#### Text section:
The impact of encryption and AI on open source in DPI: challenges and opportunities

Roy Chua, AvidThink portrait

By Roy Chua, AvidThink
Published on: 03.12.2024

Deep packet inspection (DPI) technology has played a crucial role in network visibility, security, and performance management for decades. Evolving from five-tuple and signature matching in early open-source software firewalls (FW), and intrusion detection and prevention systems (IDS, IPS), DPI technology has grown increasingly sophisticated. Many open-source security packages can detect common network protocols accurately though some previously popular projects are no longer actively maintained.

However, many of today’s applications rely on secure data transmission technologies, such as TLS/SSL, QUIC, DNS-over-HTTPS/TLS and various VPNs. Application developers want to enable end-to-end confidentiality and prevent snooping, malicious injection of malware payloads and deliberate tampering of messages.

At the same time, network and service providers seek to categorize traffic and applications streams to ensure network security and help improve performance and customer experiences. The security and network ecosystem has developed encrypted traffic intelligence (ETI) to augment traditional DPI to aid in accurate detection and categorization of application traffic – an ongoing and evolving challenge.

As an analyst supportive of the open-source community for many years now (see my perspectives in a previous Linux Foundation-sponsored paper on open-source in networking), I read with interest a recent report on the state of open-source DPI from ipoque, a Rohde & Schwarz company and media site The Fast Mode. The survey was conducted March to April 2024, and data was provided by 48 vendors in the networking, analytics and cybersecurity space. Here are my observations and thoughts on the results of that survey.

Observation #1 – Encryption will be pervasive

The widespread adoption of encryption protocols such as TLS/SSL and QUIC is transforming the way we approach network security. In fact, most popular websites today no longer respond on unencrypted HTTP. With the increased use of Encrypted Server Name Indication (ESNI), Encrypted Client Hello (ECH), applications push the boundaries of privacy and security even further. VPN clients and home security gateways that turn on DNS-over-HTTPS/TLS to protect against third parties snooping on DNS queries help improve end users’ privacy (after all, should your carrier know which sites you’re visiting?). As encryption becomes ubiquitous, DPI solutions must adapt to maintain effective network visibility and security.

    Observation #2 – Open-source DPI is good but has limits

    While open-source DPI solutions have been effective in detecting common encryption protocols, they struggle with newer, more sophisticated methods of traffic protection and concealment, such as ESNI and ECH. The survey by Rohde & Schwarz and The Fast Mode found that for common encryption methods, confidence in open-source DPI remains relatively high:

    • 73.3% of respondents believe open-source DPI can effectively handle TLS/SSL traffic
    • 72.7% express confidence in its ability to manage QUIC and other encrypted Layer 7 protocols like SRTP, SSH, DTLS, etc
    • 71.1% think it can handle VPN protocols adequately

      However, when it comes to newer, more challenging encryption protocols, confidence levels drop:

      • 56.8% of respondents believe open-source DPI can manage ESNI and ECH
      • 55.8% express confidence in its ability to handle DNS over HTTPS/TLS

      These findings highlight a growing gap between the capabilities of current open-source DPI solutions and the evolving encryption landscape.

(Collected data)
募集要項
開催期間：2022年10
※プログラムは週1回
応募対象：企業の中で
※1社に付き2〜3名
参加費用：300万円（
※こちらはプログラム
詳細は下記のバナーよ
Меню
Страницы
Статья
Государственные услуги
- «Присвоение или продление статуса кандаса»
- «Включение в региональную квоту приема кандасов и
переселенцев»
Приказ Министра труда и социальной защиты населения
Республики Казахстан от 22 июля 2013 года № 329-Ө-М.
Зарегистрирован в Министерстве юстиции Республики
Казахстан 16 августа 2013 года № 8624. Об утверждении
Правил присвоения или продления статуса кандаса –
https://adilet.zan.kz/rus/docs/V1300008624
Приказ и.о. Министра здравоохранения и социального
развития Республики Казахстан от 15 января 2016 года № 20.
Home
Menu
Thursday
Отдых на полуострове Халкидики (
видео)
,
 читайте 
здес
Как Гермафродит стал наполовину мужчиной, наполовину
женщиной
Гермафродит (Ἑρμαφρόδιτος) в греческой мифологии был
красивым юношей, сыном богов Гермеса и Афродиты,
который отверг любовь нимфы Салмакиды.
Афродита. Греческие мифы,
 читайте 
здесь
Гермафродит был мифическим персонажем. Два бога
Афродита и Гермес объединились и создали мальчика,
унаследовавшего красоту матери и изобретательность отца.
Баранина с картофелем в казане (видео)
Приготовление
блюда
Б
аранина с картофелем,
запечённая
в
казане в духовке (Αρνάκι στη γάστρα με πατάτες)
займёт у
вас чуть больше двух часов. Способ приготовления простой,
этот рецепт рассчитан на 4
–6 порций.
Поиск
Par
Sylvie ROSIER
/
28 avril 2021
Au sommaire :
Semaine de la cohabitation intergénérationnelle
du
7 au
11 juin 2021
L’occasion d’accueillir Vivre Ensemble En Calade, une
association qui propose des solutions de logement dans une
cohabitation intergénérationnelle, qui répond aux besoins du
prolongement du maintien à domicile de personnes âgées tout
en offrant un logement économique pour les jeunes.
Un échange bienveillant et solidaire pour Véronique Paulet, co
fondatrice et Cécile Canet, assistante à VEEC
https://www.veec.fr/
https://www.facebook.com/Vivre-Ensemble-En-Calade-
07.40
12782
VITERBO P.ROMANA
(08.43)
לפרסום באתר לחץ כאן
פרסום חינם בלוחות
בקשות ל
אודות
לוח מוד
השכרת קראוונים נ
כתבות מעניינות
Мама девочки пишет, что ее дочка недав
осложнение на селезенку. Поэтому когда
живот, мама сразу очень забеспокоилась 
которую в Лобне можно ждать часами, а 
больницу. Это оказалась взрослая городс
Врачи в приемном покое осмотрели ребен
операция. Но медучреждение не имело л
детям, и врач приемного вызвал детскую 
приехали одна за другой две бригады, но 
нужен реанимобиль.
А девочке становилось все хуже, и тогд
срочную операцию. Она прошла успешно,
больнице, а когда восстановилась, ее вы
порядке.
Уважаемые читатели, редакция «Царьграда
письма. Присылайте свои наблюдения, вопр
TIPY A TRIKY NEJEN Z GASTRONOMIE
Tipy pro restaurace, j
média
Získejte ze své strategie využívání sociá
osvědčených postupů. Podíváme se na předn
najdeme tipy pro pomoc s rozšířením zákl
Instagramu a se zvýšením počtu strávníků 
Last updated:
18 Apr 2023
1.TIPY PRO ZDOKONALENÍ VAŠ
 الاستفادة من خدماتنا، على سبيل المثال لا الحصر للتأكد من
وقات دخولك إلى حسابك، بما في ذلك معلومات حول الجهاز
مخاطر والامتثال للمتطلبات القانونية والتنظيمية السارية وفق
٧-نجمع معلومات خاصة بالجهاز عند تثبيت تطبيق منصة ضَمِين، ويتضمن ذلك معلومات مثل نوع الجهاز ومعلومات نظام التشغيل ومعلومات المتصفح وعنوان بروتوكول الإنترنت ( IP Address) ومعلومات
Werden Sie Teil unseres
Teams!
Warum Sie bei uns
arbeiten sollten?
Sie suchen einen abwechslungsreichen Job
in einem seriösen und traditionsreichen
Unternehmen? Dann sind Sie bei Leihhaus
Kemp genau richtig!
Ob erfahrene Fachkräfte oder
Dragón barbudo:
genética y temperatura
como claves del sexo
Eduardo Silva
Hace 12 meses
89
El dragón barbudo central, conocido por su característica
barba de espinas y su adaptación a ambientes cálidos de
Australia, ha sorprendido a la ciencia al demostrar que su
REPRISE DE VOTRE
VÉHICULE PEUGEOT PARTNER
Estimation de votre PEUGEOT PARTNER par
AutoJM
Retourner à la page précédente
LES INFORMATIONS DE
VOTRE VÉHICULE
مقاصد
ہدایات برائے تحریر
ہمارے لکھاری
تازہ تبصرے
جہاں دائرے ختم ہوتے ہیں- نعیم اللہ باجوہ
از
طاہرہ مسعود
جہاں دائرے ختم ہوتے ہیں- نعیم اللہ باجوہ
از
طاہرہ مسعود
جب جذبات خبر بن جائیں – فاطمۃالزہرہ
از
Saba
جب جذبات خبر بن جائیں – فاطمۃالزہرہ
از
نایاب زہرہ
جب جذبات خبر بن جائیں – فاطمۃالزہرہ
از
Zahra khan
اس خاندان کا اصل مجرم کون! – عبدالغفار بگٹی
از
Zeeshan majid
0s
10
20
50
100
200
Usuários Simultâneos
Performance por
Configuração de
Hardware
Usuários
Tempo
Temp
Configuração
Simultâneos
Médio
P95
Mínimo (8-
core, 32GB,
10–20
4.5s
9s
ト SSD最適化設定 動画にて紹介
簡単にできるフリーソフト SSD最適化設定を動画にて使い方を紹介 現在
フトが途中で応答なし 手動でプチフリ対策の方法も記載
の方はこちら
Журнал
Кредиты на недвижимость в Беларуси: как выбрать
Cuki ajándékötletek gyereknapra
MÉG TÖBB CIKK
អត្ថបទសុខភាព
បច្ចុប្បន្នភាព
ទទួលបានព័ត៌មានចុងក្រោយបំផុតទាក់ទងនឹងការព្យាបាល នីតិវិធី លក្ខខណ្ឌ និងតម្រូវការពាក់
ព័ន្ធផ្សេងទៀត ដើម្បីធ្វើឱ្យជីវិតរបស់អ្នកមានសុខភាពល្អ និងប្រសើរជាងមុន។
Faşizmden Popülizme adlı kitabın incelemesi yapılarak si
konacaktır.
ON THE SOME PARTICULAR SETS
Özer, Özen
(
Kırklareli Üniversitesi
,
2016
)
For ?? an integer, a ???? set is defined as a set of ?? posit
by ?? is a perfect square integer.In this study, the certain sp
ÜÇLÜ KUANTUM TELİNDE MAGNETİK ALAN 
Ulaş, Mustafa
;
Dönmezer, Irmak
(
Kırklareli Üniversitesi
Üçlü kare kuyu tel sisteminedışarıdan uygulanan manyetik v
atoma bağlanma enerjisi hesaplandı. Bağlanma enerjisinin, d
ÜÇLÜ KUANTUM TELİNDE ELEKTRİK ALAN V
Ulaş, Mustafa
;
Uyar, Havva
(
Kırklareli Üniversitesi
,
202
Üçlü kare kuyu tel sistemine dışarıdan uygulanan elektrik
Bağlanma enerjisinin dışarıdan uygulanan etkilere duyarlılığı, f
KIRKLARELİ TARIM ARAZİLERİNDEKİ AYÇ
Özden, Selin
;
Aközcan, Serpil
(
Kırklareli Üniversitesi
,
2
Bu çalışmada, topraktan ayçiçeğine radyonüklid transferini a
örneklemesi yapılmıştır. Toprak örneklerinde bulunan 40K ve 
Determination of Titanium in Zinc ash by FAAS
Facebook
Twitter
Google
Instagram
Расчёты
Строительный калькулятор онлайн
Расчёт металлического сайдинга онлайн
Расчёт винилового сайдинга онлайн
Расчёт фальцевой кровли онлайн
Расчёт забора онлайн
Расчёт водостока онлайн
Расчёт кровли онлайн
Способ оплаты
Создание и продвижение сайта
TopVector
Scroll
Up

#### Work task 1:
Please list every percentage reported in the DPI article, and say what each one measures.
#### Work task 2:
According to the DPI article, how many vendors provided data for the survey?

#### Exercise response 1:
- 73.3%: respondents who believe open-source DPI can effectively handle TLS/SSL traffic
- 72.7%: respondents confident in its ability to manage QUIC and other encrypted Layer 7 protocols such as SRTP, SSH and DTLS
- 71.1%: respondents who think it can handle VPN protocols adequately
- 56.8%: respondents who believe open-source DPI can manage ESNI and ECH
- 55.8%: respondents confident in its ability to handle DNS over HTTPS/TLS

#### Exercise response 2:
48 vendors.